# Request:
All that should appear is the line containing "in Table–1 |" and the lines after it in the records below, each reproduced exactly.

Stored data entries:
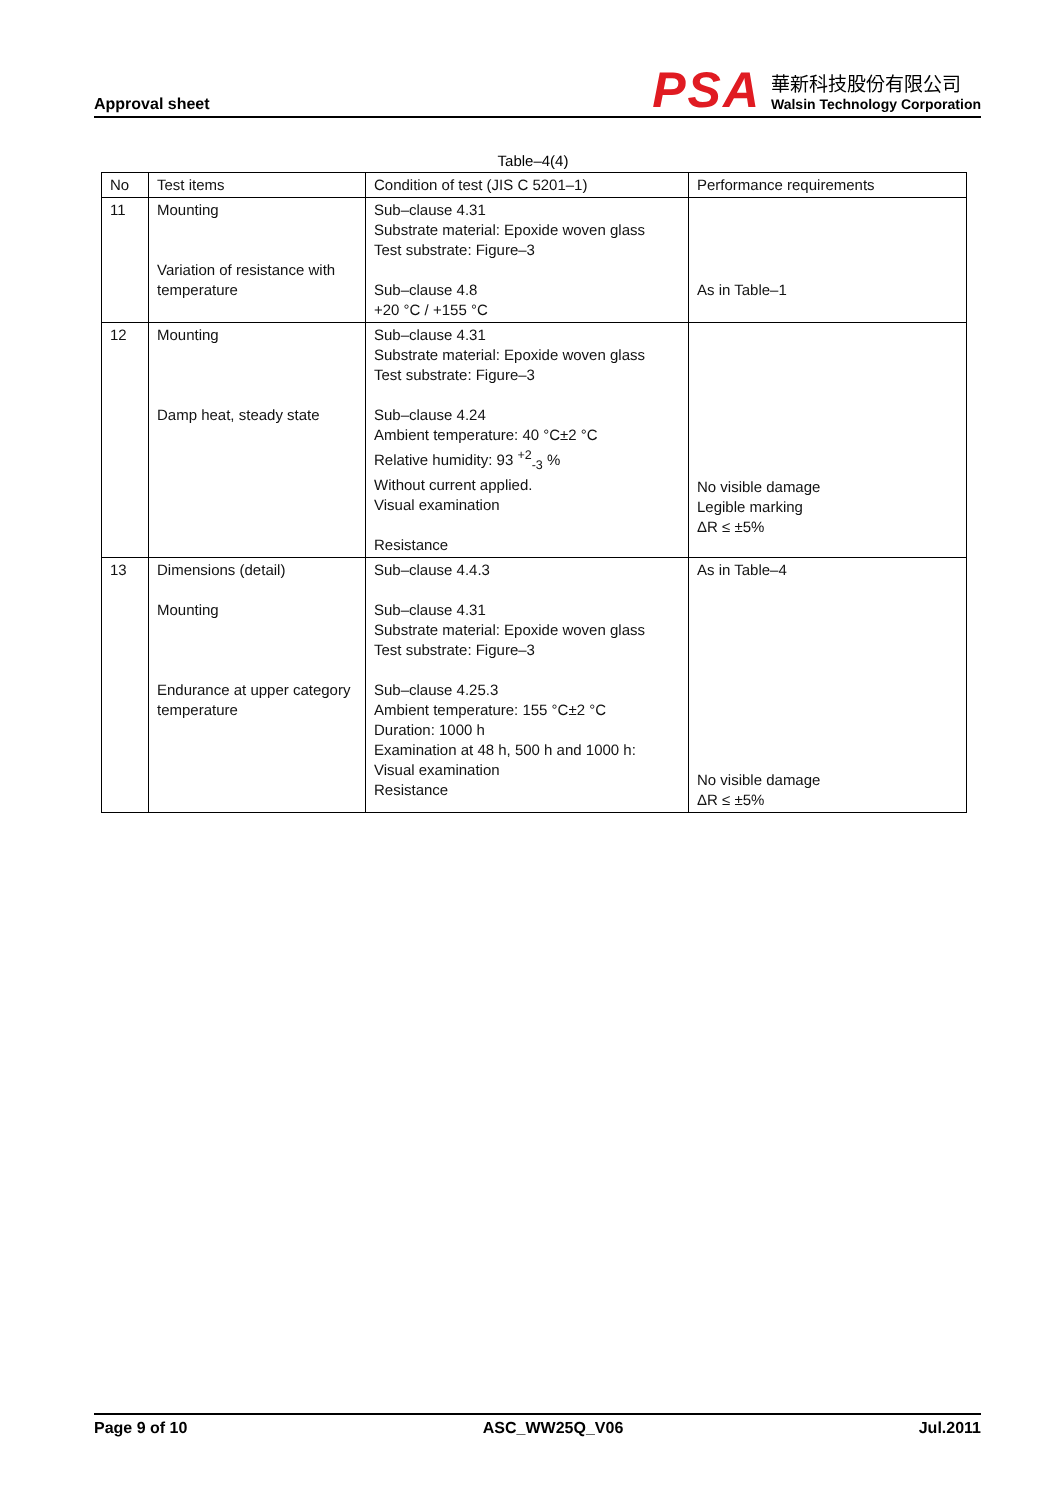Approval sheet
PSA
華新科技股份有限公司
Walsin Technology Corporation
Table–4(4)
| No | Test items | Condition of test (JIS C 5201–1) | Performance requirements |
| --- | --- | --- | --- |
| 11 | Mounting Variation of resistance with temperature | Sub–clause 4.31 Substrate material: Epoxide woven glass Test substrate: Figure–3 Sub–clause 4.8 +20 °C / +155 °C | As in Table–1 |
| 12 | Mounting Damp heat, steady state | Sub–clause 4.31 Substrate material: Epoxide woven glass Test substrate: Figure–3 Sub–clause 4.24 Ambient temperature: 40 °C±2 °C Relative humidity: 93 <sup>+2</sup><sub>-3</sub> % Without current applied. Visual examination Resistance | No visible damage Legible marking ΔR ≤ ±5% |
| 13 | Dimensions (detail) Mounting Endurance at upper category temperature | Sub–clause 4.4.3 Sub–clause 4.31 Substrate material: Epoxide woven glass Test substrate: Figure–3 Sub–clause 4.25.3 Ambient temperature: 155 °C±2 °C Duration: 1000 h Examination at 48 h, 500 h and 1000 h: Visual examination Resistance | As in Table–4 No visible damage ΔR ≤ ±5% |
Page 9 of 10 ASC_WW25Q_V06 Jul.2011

# Solution for this task:
| 11 | Mounting Variation of resistance with temperature | Sub–clause 4.31 Substrate material: Epoxide woven glass Test substrate: Figure–3 Sub–clause 4.8 +20 °C / +155 °C | As in Table–1 |
| 12 | Mounting Damp heat, steady state | Sub–clause 4.31 Substrate material: Epoxide woven glass Test substrate: Figure–3 Sub–clause 4.24 Ambient temperature: 40 °C±2 °C Relative humidity: 93 <sup>+2</sup><sub>-3</sub> % Without current applied. Visual examination Resistance | No visible damage Legible marking ΔR ≤ ±5% |
| 13 | Dimensions (detail) Mounting Endurance at upper category temperature | Sub–clause 4.4.3 Sub–clause 4.31 Substrate material: Epoxide woven glass Test substrate: Figure–3 Sub–clause 4.25.3 Ambient temperature: 155 °C±2 °C Duration: 1000 h Examination at 48 h, 500 h and 1000 h: Visual examination Resistance | As in Table–4 No visible damage ΔR ≤ ±5% |
Page 9 of 10 ASC_WW25Q_V06 Jul.2011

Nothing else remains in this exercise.